"""
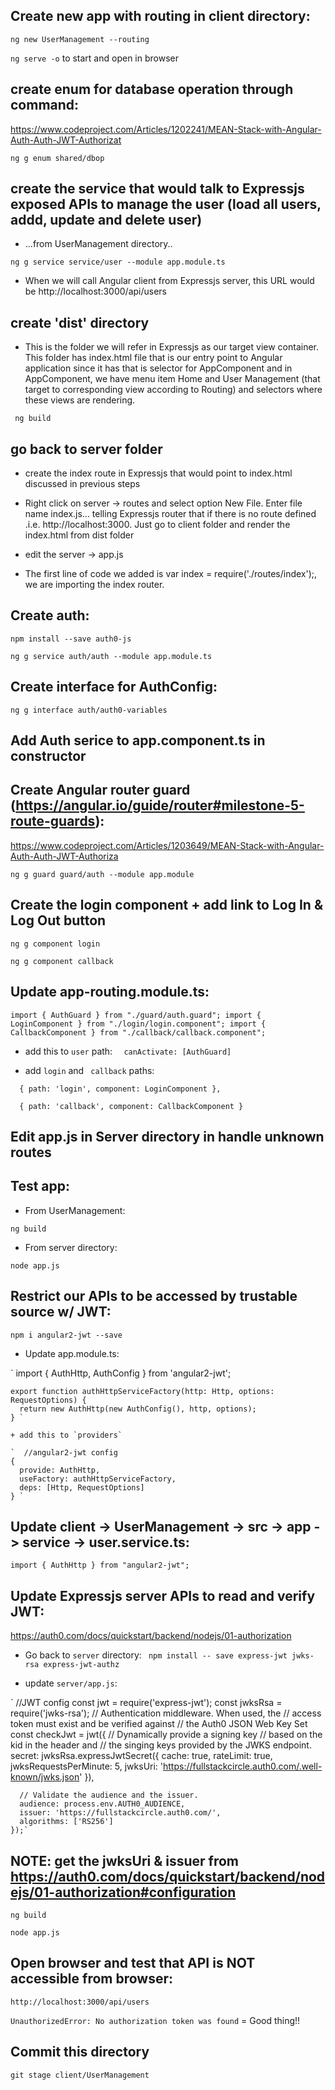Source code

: ## Create new app with routing in client directory:

` ng new UserManagement --routing `


` ng serve -o ` to start and open in browser

## create enum for database operation through command:
https://www.codeproject.com/Articles/1202241/MEAN-Stack-with-Angular-Auth-Auth-JWT-Authorizat

` ng g enum shared/dbop `

## create the service that would talk to Expressjs exposed APIs to manage the user (load all users, addd, update and delete user)

* ...from UserManagement directory..

` ng g service service/user --module app.module.ts `

*  When we will call Angular client from Expressjs server, this URL would be http://localhost:3000/api/users


## create 'dist' directory
* This is the folder we will refer in Expressjs as our target view container. This folder has index.html file that is our entry point to Angular application since it has <app-root></app-root> that is selector for AppComponent and in AppComponent, we have menu item Home and User Management (that target to corresponding view according to Routing) and <router-outlet></router-outlet> selectors where these views are rendering.



`  ng build `

## go back to server folder

* create the index route in Expressjs that would point to index.html discussed in previous steps

* Right click on server -> routes and select option New File. Enter file name index.js... telling Expressjs router that if there is no route defined .i.e. http://localhost:3000. Just go to client folder and render the index.html from dist folder

* edit the server -> app.js
- The first line of code we added is var index = require('./routes/index');, we are importing the index router.


## Create auth:

` npm install --save auth0-js `

` ng g service auth/auth --module app.module.ts `

## Create interface for AuthConfig:

` ng g interface auth/auth0-variables `

## Add Auth serice to app.component.ts in constructor

## Create Angular router guard (https://angular.io/guide/router#milestone-5-route-guards):

https://www.codeproject.com/Articles/1203649/MEAN-Stack-with-Angular-Auth-Auth-JWT-Authoriza

` ng g guard guard/auth --module app.module `

##  Create the login component + add link to Log In & Log Out button

` ng g component login `

` ng g component callback `



## Update app-routing.module.ts:

` import { AuthGuard } from "./guard/auth.guard";
  import { LoginComponent } from "./login/login.component";
  import { CallbackComponent } from "./callback/callback.component"; `

- add this to `user` path:
  `   canActivate: [AuthGuard] `

- add ` login `  and ` callback` paths:

`   {
      path: 'login',
      component: LoginComponent
    }, `

`   {
      path: 'callback',
      component: CallbackComponent
    } `
## Edit app.js in Server directory in handle unknown routes

## Test app:

- From UserManagement:

` ng build `

- From server directory:

` node app.js `

## Restrict our APIs to be accessed by trustable source w/ JWT:

` npm i angular2-jwt --save `

* Update app.module.ts:

`   import { AuthHttp, AuthConfig } from 'angular2-jwt';

    export function authHttpServiceFactory(http: Http, options: RequestOptions) {
      return new AuthHttp(new AuthConfig(), http, options);
    } `

    + add this to `providers`

    `  //angular2-jwt config
    {
      provide: AuthHttp,
      useFactory: authHttpServiceFactory,
      deps: [Http, RequestOptions]
    } `

## Update client -> UserManagement -> src -> app -> service -> user.service.ts:

` import { AuthHttp } from "angular2-jwt"; `

## Update Expressjs server APIs to read and verify JWT:

 https://auth0.com/docs/quickstart/backend/nodejs/01-authorization

 * Go back to `server` directory:
`  npm install -- save express-jwt jwks-rsa express-jwt-authz `

* update `server/app.js`:

` //JWT config
    const jwt = require('express-jwt');
    const jwksRsa = require('jwks-rsa');
    // Authentication middleware. When used, the
    // access token must exist and be verified against
    // the Auth0 JSON Web Key Set
    const checkJwt = jwt({
    // Dynamically provide a signing key
    // based on the kid in the header and
    // the singing keys provided by the JWKS endpoint.
    secret: jwksRsa.expressJwtSecret({
        cache: true,
        rateLimit: true,
        jwksRequestsPerMinute: 5,
        jwksUri: 'https://fullstackcircle.auth0.com/.well-known/jwks.json'
      }),

      // Validate the audience and the issuer.
      audience: process.env.AUTH0_AUDIENCE,
      issuer: 'https://fullstackcircle.auth0.com/',
      algorithms: ['RS256']
    });`

## NOTE: get the jwksUri & issuer from https://auth0.com/docs/quickstart/backend/nodejs/01-authorization#configuration

` ng build `

` node app.js `

## Open browser and test that API is NOT accessible from browser:

` http://localhost:3000/api/users `

`UnauthorizedError: No authorization token was found` = Good thing!!

## Commit this directory
` git stage client/UserManagement `
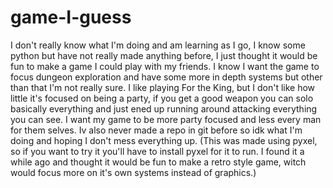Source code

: # game-I-guess 
I don't really know what I'm doing and am learning as I go, I know some python but have not really made anything before, I just thought it would be fun to make a game I could play with my friends. 
I know I want the game to focus dungeon exploration and have some more in depth systems but other than that I'm not really sure. I like playing For the King, but I don't like how little it's focused on being a party, if you get a good weapon you can solo basically everything and just ened up running around attacking everything you can see. I want my game to be more party focused and less every man for them selves. 
Iv also never made a repo in git before so idk what I'm doing and hoping I don't mess everything up. 
(This was made using pyxel, so if you want to try it you'll have to install pyxel for it to run.
I found it a while ago and thought it would be fun to make a retro style game, witch would focus more on it's own systems instead of graphics.)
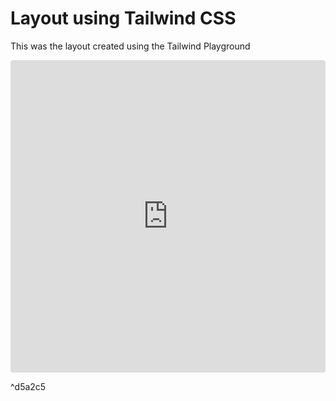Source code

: # Layout using Tailwind CSS 

This was the layout created using the Tailwind Playground

<iframe src="https://play.tailwindcss.com/qB1gyRcncp"
     style="width:100%; height:500px; border:0; border-radius: 4px; overflow:hidden;"
     title="vue-ps-tailwind-test-2"
     allow="accelerometer; ambient-light-sensor; camera; encrypted-media; geolocation; gyroscope; hid; microphone; midi; payment; usb; vr; xr-spatial-tracking"
     sandbox
   ></iframe>

^d5a2c5
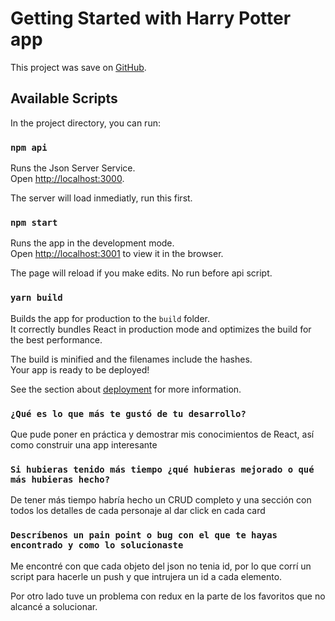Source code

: # Getting Started with Harry Potter app

This project was save on [GitHub](https://github.com/acrux95/harrypotter).

## Available Scripts

In the project directory, you can run:

### `npm api`

Runs the Json Server Service.\
Open [http://localhost:3000](http://localhost:3000).

The server will load inmediatly, run this first.

### `npm start`

Runs the app in the development mode.\
Open [http://localhost:3001](http://localhost:3001) to view it in the browser.

The page will reload if you make edits. No run before api script.


### `yarn build`

Builds the app for production to the `build` folder.\
It correctly bundles React in production mode and optimizes the build for the best performance.

The build is minified and the filenames include the hashes.\
Your app is ready to be deployed!

See the section about [deployment](https://facebook.github.io/create-react-app/docs/deployment) for more information.

### `¿Qué es lo que más te gustó de tu desarrollo?`
Que pude poner en práctica y demostrar mis conocimientos de React, así como construir una app interesante
### `Si hubieras tenido más tiempo ¿qué hubieras mejorado o qué más hubieras hecho?`
De tener más tiempo habría hecho un CRUD completo y una sección con todos los detalles de cada personaje al dar click en cada card

### `Descríbenos un pain point o bug con el que te hayas encontrado y como lo solucionaste`

Me encontré con que cada objeto del json no tenia id, por lo que corrí un script para hacerle un push y que intrujera un id a cada elemento.

Por otro lado tuve un problema con redux en la parte de los favoritos que no alcancé a solucionar.
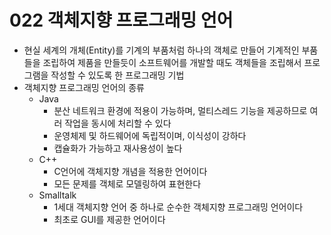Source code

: # 022 객체지향 프로그래밍 언어

- 현실 세계의 개체(Entity)를 기계의 부품처럼 하나의 객체로 만들어 기계적인 부품들을 조립하여 제품을 만들듯이 소프트웨어를 개발할 때도 객체들을 조립해서 프로그램을 작성할 수 있도록 한 프로그래밍 기법
- 객체지향 프로그래밍 언어의 종류
  - Java
    - 분산 네트워크 환경에 적용이 가능하며, 멀티스레드 기능을 제공하므로 여러 작업을 동시에 처리할 수 있다
    - 운영체제 및 하드웨어에 독립적이며, 이식성이 강하다
    - 캡슐화가 가능하고 재사용성이 높다
  - C++
    - C언어에 객체지향 개념을 적용한 언어이다
    - 모든 문제를 객체로 모델링하여 표현한다
  - Smalltalk
    - 1세대 객체지향 언어 중 하나로 순수한 객체지향 프로그래밍 언어이다
    - 최초로 GUI를 제공한 언어이다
"""
▸ TO-DO ITEM
How many lines in the rows above contain the string "como"? Case counts. Reply with only the number.

▸ RESPONSE AREA
2